Troublesome Young Men: The Rebels Who Brought Churchill to Power and Helped Save England by Lynne Olson
My rating: 5 of 5 stars
Author Lynne Olson has done an excellent job of telling what the late Paul Harvey used to call "the rest of the story" in this narrative of a group of Tory party Members of Parliament who lead the initial opposition to the appeasement policies of Prime Minister Neville Chamberlain in the years both the years preceding World War II and then the first year of that conflict. Reading this book brought home to me the fact that Winston Churchill becoming Prime Minister in May, 1940 was by no means a "done deal" right up until the moment that Chamberlain stepped down and Churchill succeeded him. While the sometime friends (of a sort) and almost always rivals Chamberlain and Churchill are central to the story, the book is actually about those "Troublesome Young Men" of the title who finally brought down Chamberlain, basically without help from Churchill, who refused to work against Chamberlain once he accepted the Admiralty position in the British Cabinet.

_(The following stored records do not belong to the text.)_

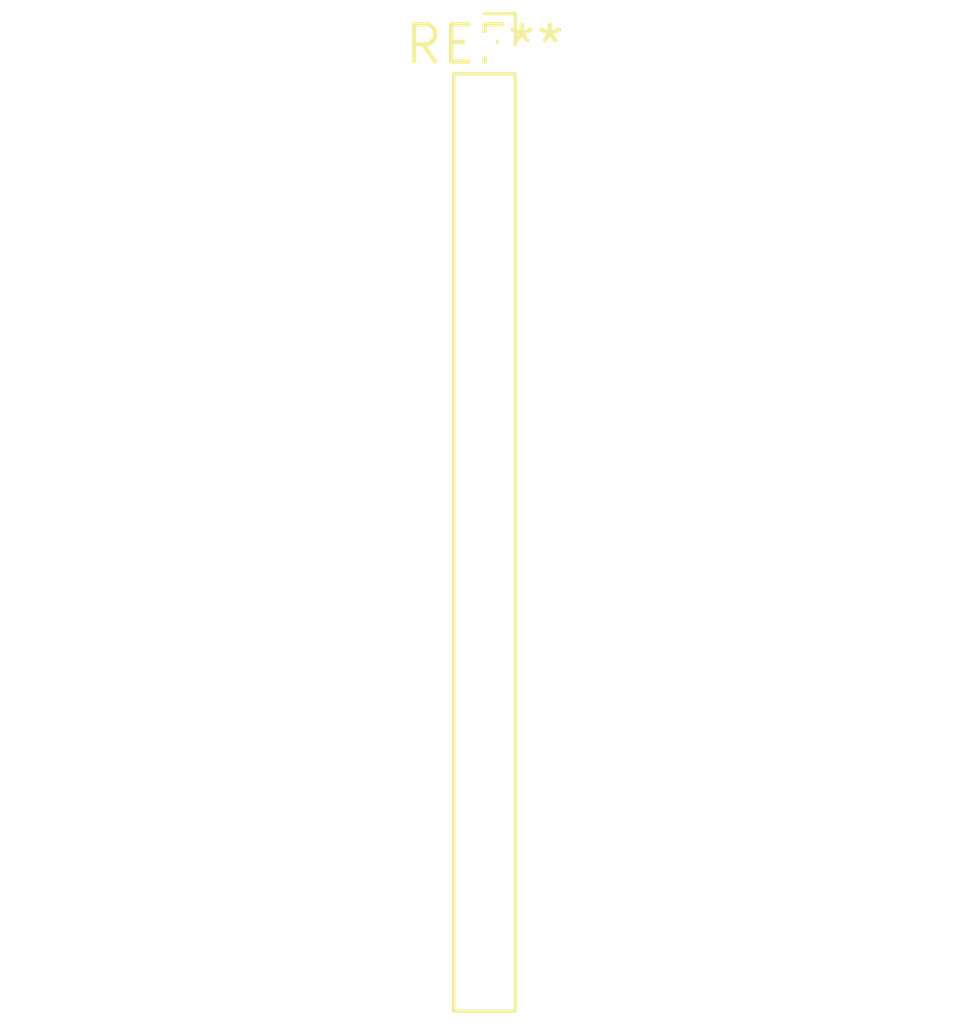
<source format=kicad_pcb>
(kicad_pcb (version 20240108) (generator pcbnew)

  (general
    (thickness 1.6)
  )

  (paper "A4")
  (layers
    (0 "F.Cu" signal)
    (31 "B.Cu" signal)
    (32 "B.Adhes" user "B.Adhesive")
    (33 "F.Adhes" user "F.Adhesive")
    (34 "B.Paste" user)
    (35 "F.Paste" user)
    (36 "B.SilkS" user "B.Silkscreen")
    (37 "F.SilkS" user "F.Silkscreen")
    (38 "B.Mask" user)
    (39 "F.Mask" user)
    (40 "Dwgs.User" user "User.Drawings")
    (41 "Cmts.User" user "User.Comments")
    (42 "Eco1.User" user "User.Eco1")
    (43 "Eco2.User" user "User.Eco2")
    (44 "Edge.Cuts" user)
    (45 "Margin" user)
    (46 "B.CrtYd" user "B.Courtyard")
    (47 "F.CrtYd" user "F.Courtyard")
    (48 "B.Fab" user)
    (49 "F.Fab" user)
    (50 "User.1" user)
    (51 "User.2" user)
    (52 "User.3" user)
    (53 "User.4" user)
    (54 "User.5" user)
    (55 "User.6" user)
    (56 "User.7" user)
    (57 "User.8" user)
    (58 "User.9" user)
  )

  (setup
    (pad_to_mask_clearance 0)
    (pcbplotparams
      (layerselection 0x00010fc_ffffffff)
      (plot_on_all_layers_selection 0x0000000_00000000)
      (disableapertmacros false)
      (usegerberextensions false)
      (usegerberattributes false)
      (usegerberadvancedattributes false)
      (creategerberjobfile false)
      (dashed_line_dash_ratio 12.000000)
      (dashed_line_gap_ratio 3.000000)
      (svgprecision 4)
      (plotframeref false)
      (viasonmask false)
      (mode 1)
      (useauxorigin false)
      (hpglpennumber 1)
      (hpglpenspeed 20)
      (hpglpendiameter 15.000000)
      (dxfpolygonmode false)
      (dxfimperialunits false)
      (dxfusepcbnewfont false)
      (psnegative false)
      (psa4output false)
      (plotreference false)
      (plotvalue false)
      (plotinvisibletext false)
      (sketchpadsonfab false)
      (subtractmaskfromsilk false)
      (outputformat 1)
      (mirror false)
      (drillshape 1)
      (scaleselection 1)
      (outputdirectory "")
    )
  )

  (net 0 "")

  (footprint "PinSocket_1x17_P2.00mm_Vertical" (layer "F.Cu") (at 0 0))

)

</source>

Focusing on some of the leaders of this group of outsiders in their own party, such as Harold Macmillan (a future Prime Minister decades later), Harold Nicolson (remembered now for being the husband of writer Vita Sackville-West), and Ronald Cartwright (brother of romance novelist Barbara Cartwright) Olson tells what I thought was a compelling and interesting story, showing how history sometimes changes on the courage and decisions of a few persistent individuals. I recommend this to anyone who enjoys reading history, particularly those readers interested in the years leading up to the start of World War II in Europe.